**Exercise aim**
Please update the records below so that every "photograph" becomes "image" and all other wording stays the same. Omit the pictures from your answer.

== == ==

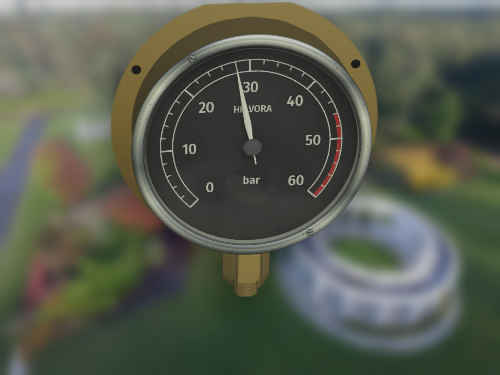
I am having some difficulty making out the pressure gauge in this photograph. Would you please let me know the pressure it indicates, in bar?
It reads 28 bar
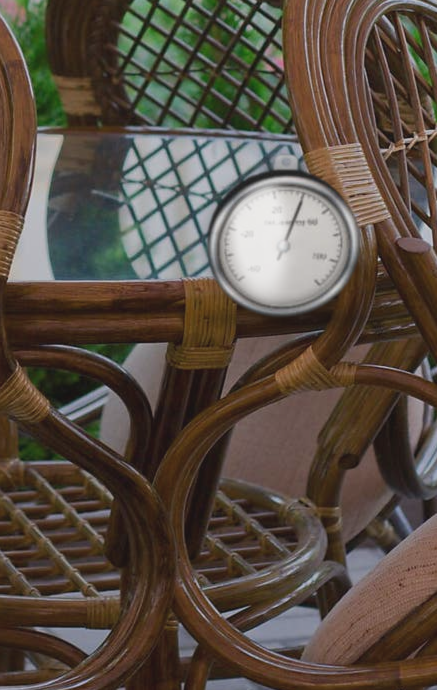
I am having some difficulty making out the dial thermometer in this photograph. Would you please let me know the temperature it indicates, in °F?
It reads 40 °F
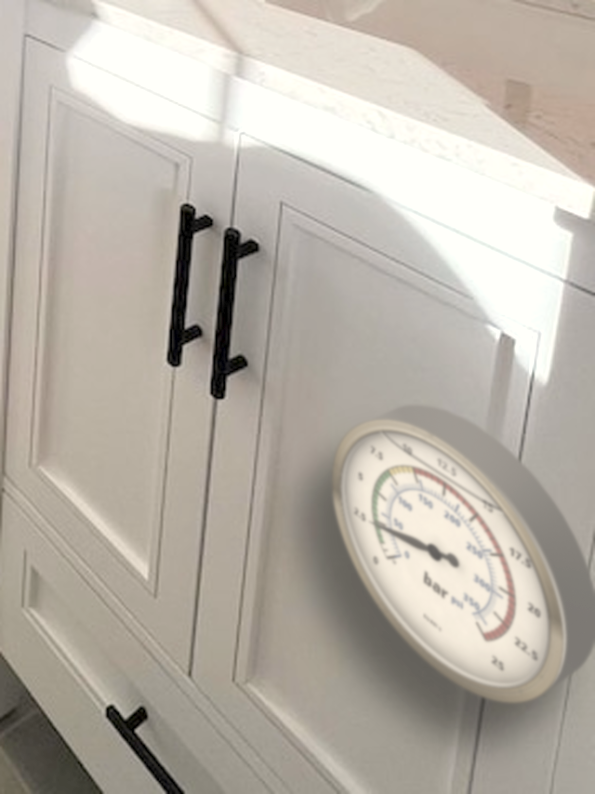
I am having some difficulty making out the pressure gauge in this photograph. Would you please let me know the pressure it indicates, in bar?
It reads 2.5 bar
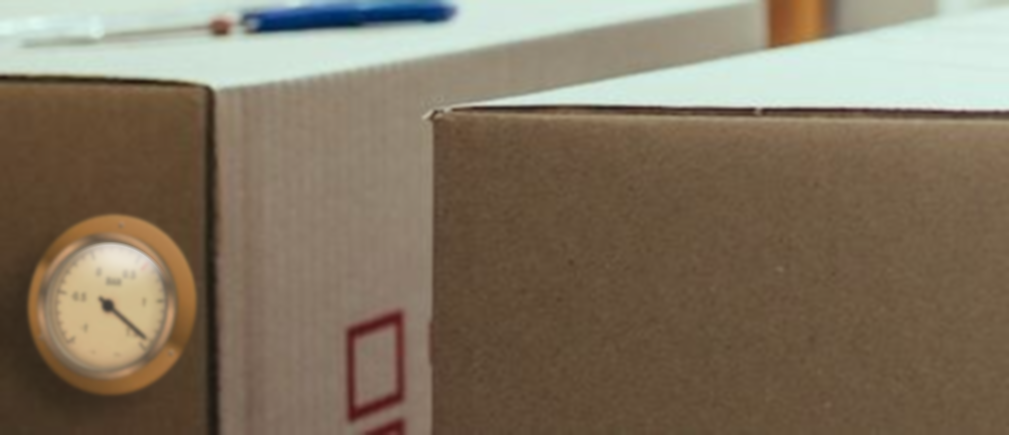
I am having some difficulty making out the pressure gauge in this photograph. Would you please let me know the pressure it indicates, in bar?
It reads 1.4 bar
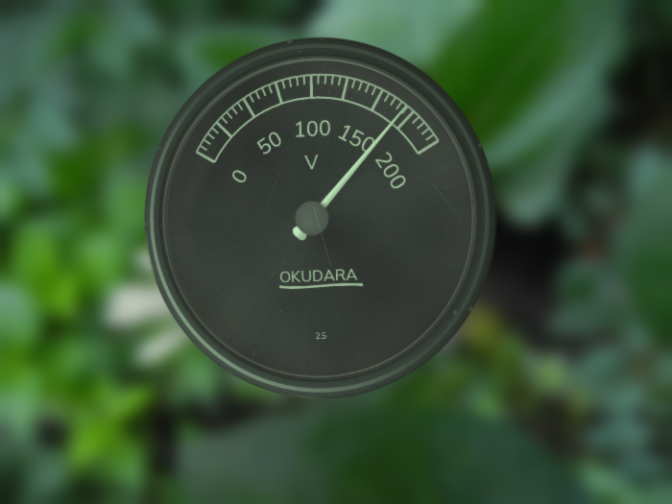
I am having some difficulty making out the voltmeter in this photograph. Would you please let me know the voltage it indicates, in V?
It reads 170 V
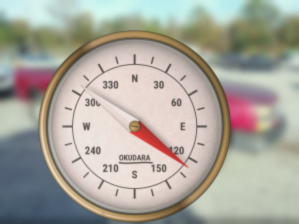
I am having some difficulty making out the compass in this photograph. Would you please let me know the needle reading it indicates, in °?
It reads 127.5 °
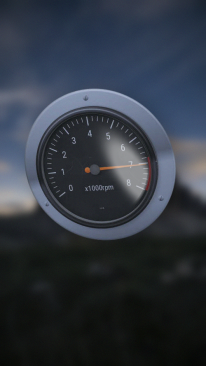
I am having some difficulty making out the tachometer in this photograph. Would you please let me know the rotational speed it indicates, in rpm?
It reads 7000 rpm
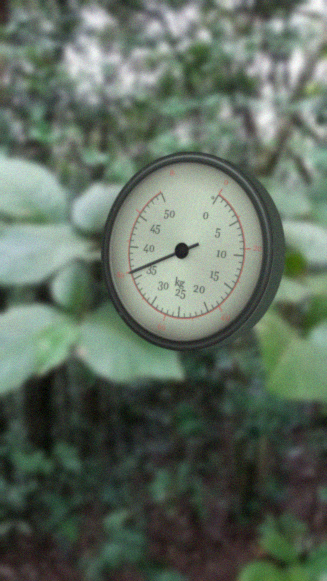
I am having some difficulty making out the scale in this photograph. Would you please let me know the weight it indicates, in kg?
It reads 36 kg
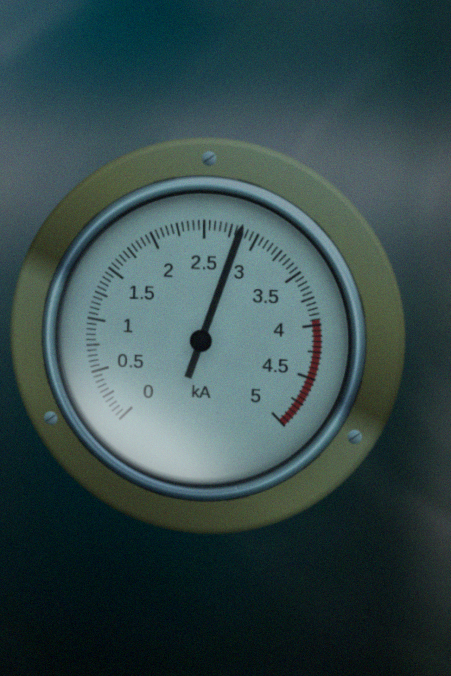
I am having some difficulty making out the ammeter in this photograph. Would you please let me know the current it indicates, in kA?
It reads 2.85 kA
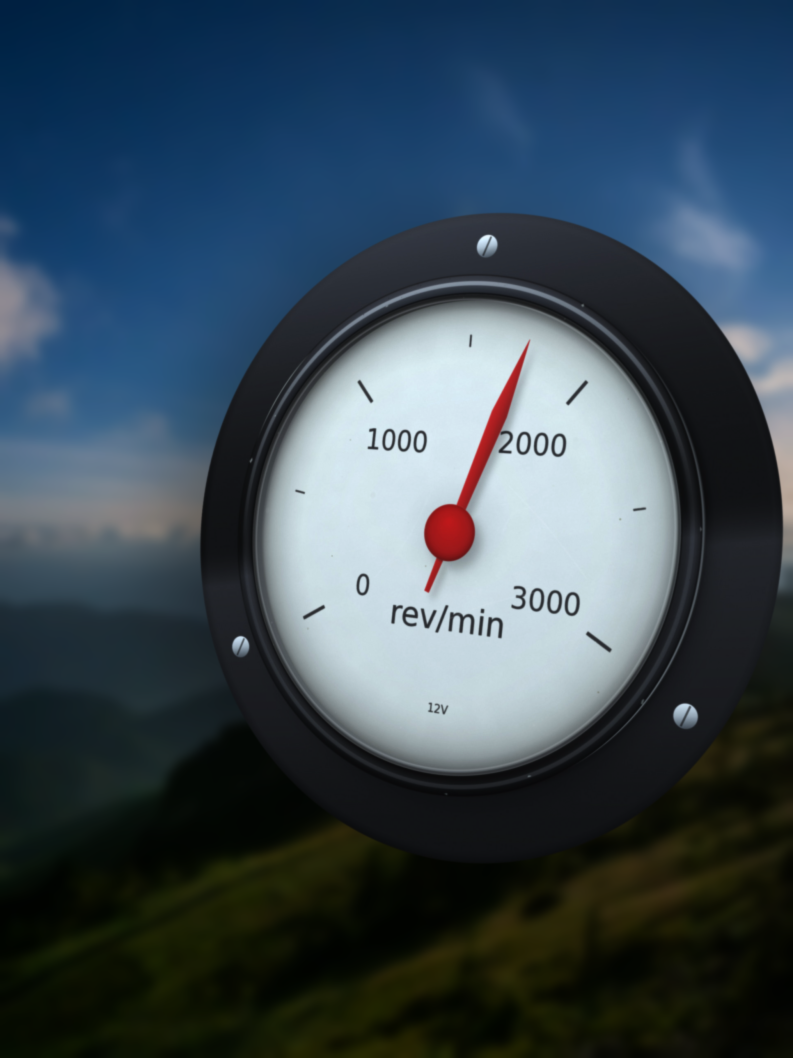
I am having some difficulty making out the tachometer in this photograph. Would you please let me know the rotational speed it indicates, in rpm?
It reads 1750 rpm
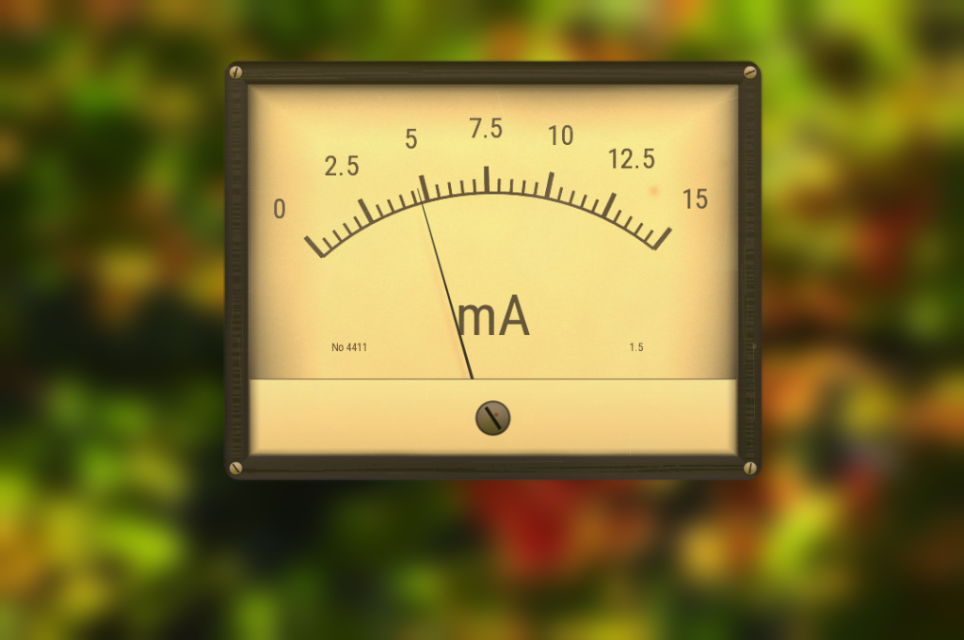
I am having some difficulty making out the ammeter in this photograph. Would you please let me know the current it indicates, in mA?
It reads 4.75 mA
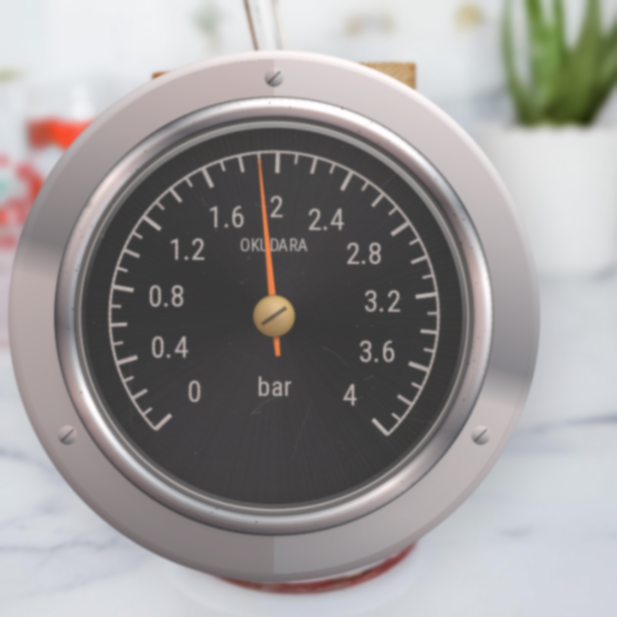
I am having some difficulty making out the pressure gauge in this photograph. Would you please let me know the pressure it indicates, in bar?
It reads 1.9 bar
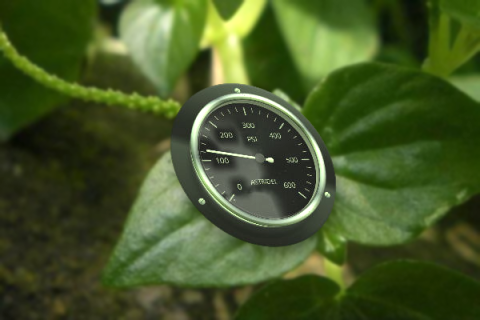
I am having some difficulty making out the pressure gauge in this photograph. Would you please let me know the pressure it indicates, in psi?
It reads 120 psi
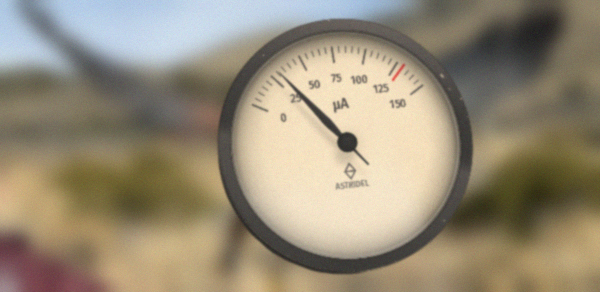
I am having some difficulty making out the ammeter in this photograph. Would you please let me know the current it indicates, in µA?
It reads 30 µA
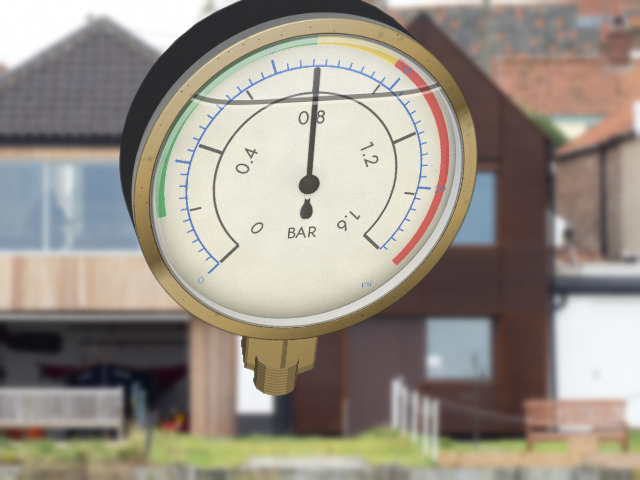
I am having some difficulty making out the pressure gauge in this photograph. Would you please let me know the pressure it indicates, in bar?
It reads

== == ==

**Solution to this task**
I am having some difficulty making out the pressure gauge in this image. Would you please let me know the pressure it indicates, in bar?
It reads 28 bar
I am having some difficulty making out the dial thermometer in this image. Would you please let me know the temperature it indicates, in °F?
It reads 40 °F
I am having some difficulty making out the pressure gauge in this image. Would you please let me know the pressure it indicates, in bar?
It reads 2.5 bar
I am having some difficulty making out the pressure gauge in this image. Would you please let me know the pressure it indicates, in bar?
It reads 1.4 bar
I am having some difficulty making out the voltmeter in this image. Would you please let me know the voltage it indicates, in V?
It reads 170 V
I am having some difficulty making out the compass in this image. Would you please let me know the needle reading it indicates, in °?
It reads 127.5 °
I am having some difficulty making out the tachometer in this image. Would you please let me know the rotational speed it indicates, in rpm?
It reads 7000 rpm
I am having some difficulty making out the scale in this image. Would you please let me know the weight it indicates, in kg?
It reads 36 kg
I am having some difficulty making out the ammeter in this image. Would you please let me know the current it indicates, in kA?
It reads 2.85 kA
I am having some difficulty making out the tachometer in this image. Would you please let me know the rotational speed it indicates, in rpm?
It reads 1750 rpm
I am having some difficulty making out the ammeter in this image. Would you please let me know the current it indicates, in mA?
It reads 4.75 mA
I am having some difficulty making out the pressure gauge in this image. Would you please let me know the pressure it indicates, in bar?
It reads 1.9 bar
I am having some difficulty making out the pressure gauge in this image. Would you please let me know the pressure it indicates, in psi?
It reads 120 psi
I am having some difficulty making out the ammeter in this image. Would you please let me know the current it indicates, in µA?
It reads 30 µA
I am having some difficulty making out the pressure gauge in this image. Would you please let me know the pressure it indicates, in bar?
It reads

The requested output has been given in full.